Asked
— Edited
Lately I tore apart a remote control for a helicopter I lost years ago and I noticed that it uses 3 ir leds. then I thought, "my brother has been annoying me for some time now. maybe I can use my robot and geek powers to teach him a leason!". so heres my idea. connect all 3 of the leds to 3 different ports and then run a script to turn them on and off randomly and quickly enough to cause interference with other ir devices, especially the ones my brother use. what does everyone else think?

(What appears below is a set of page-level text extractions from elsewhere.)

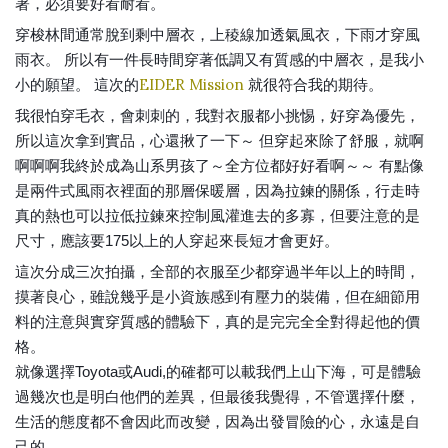
著，必須要好看耐看。
穿梭林間通常脫到剩中層衣，上稜線加透氣風衣，下雨才穿風
雨衣。 所以有一件長時間穿著低調又有質感的中層衣，是我小
EIDER Mission
小的願望。 這次的
就很符合我的期待。
我很怕穿毛衣，會刺刺的，我對衣服都小挑惕，好穿為優先，
所以這次拿到實品，心還揪了一下～ 但穿起來除了舒服，就啊
啊啊啊我終於成為山系男孩了～全方位都好好看啊～～ 有點像
是兩件式風雨衣裡面的那層保暖層，因為拉鍊的關係，行走時
真的熱也可以拉低拉鍊來控制風灌進去的多寡，但要注意的是
尺寸，應該要175以上的人穿起來長短才會更好。
這次分成三次拍攝，全部的衣服至少都穿過半年以上的時間，
摸著良心，雖說幾乎是小資族感到有壓力的裝備，但在細節用
料的注意與實穿質感的體驗下，真的是完完全全對得起他的價
格。
就像選擇Toyota或Audi,的確都可以載我們上山下海，可是體驗
過幾次也是明白他們的差異，但最後我覺得，不管選擇什麼，
生活的態度都不會因此而改變，因為出發冒險的心，永遠是自
己的。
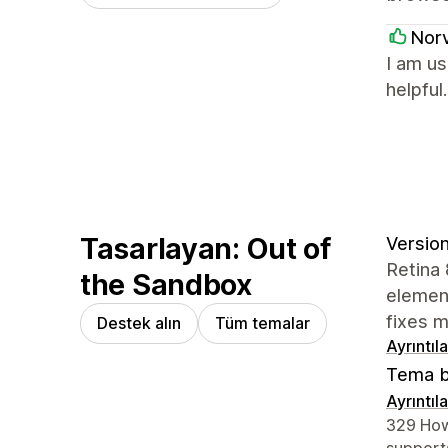
Nor
I am us
helpful.
Tasarlayan: Out of
Version
Retina 
the Sandbox
element
fixes m
Destek alın
Tüm temalar
Ayrıntıl
Tema b
Ayrıntıl
Tasarımcı 
329 How
suppor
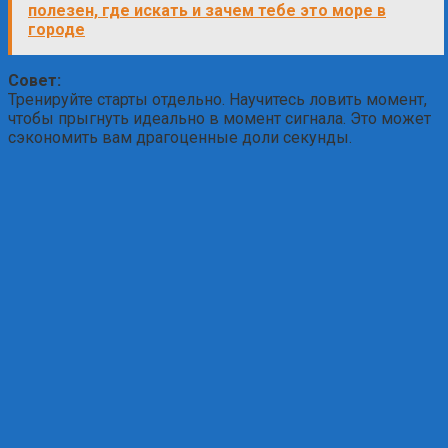
полезен, где искать и зачем тебе это море в
городе
Совет:
Тренируйте старты отдельно. Научитесь ловить момент,
чтобы прыгнуть идеально в момент сигнала. Это может
сэкономить вам драгоценные доли секунды.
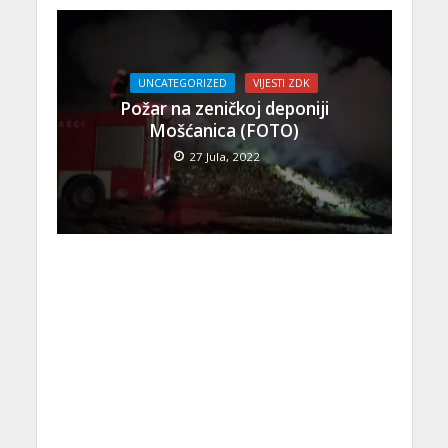
UNCATEGORIZED
VIJESTI ZDK
Požar na zeničkoj deponiji
Mošćanica (FOTO)
27 Jula, 2022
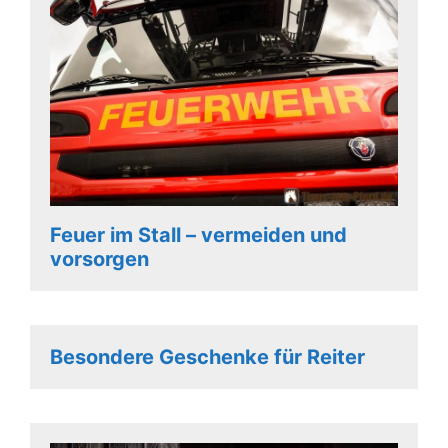
Feuer im Stall – vermeiden und
vorsorgen
Besondere Geschenke für Reiter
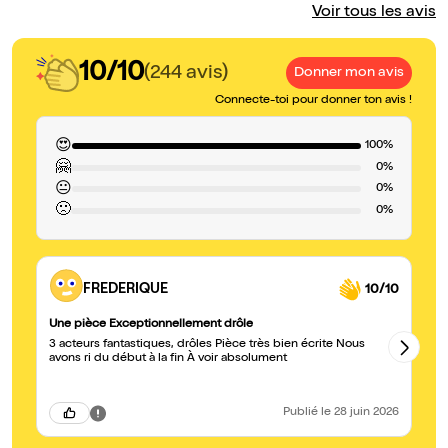
Voir tous les avis
10/10
(244 avis)
Donner mon avis
Connecte-toi pour donner ton avis !
😍
100%
🤗
0%
😐
0%
🙁
0%
FREDERIQUE
10/10
Une pièce Exceptionnellement drôle
Su
3 acteurs fantastiques, drôles Pièce très bien écrite Nous
Tr
avons ri du début à la fin À voir absolument
Publié
le 28 juin 2026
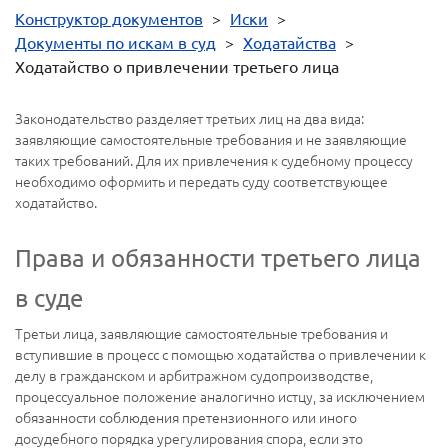
Конструктор документов
>
Иски
>
Документы по искам в суд
>
Ходатайства
>
Ходатайство о привлечении третьего лица
Законодательство разделяет третьих лиц на два вида:
заявляющие самостоятельные требования и не заявляющие
таких требований. Для их привлечения к судебному процессу
необходимо оформить и передать суду соответствующее
ходатайство.
Права и обязанности третьего лица
в суде
Третьи лица, заявляющие самостоятельные требования и
вступившие в процесс с помощью ходатайства о привлечении к
делу в гражданском и арбитражном судопроизводстве,
процессуальное положение аналогично истцу, за исключением
обязанности соблюдения претензионного или иного
досудебного порядка урегулирования спора, если это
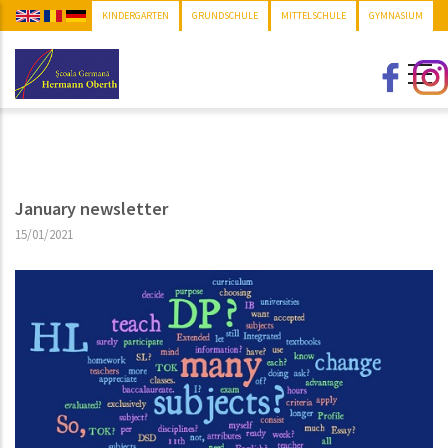
Direkt
KINDERGARTEN
GRUNDSCHULE
MITTELSCHULE
GYMNASIUM
zum
Inhalt
January newsletter
15/01/2021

here a pic of the current led setup in the controller:
Or just build one of these
I don't think you'd be able to switch them on and off fast enough, the IR carrier frequency of most of the TV's is 38KHz
where theres a will there is a way use the main chip from a remote to control them then you can have some real fun lol
Another thing you can do is add a univursal remote to the bot and replace the buttons with transistors then you can script it to do it all I plan to do that some day using some shift regeasters so i only need 3-4 ports on the ezb to controll it all
wait. if you left it on wouldn't it cause interference anyway? rather than flashing it?
@Rich, that would work but I want to try to create it myself.(with help from experts)
I found this transmitter that works at 38khz and from the looks all you need is to plug it in and make a script. it probable would have to use sendserial() but I could probably do it.
No, where there is a will. . . . . there is a relative!
In the end something similar to what Wolfie suggested may be best. Use digital ports to trigger switching transistors to trigger the button press on the remote board. A trigger for a switch to a switch to a universal controller.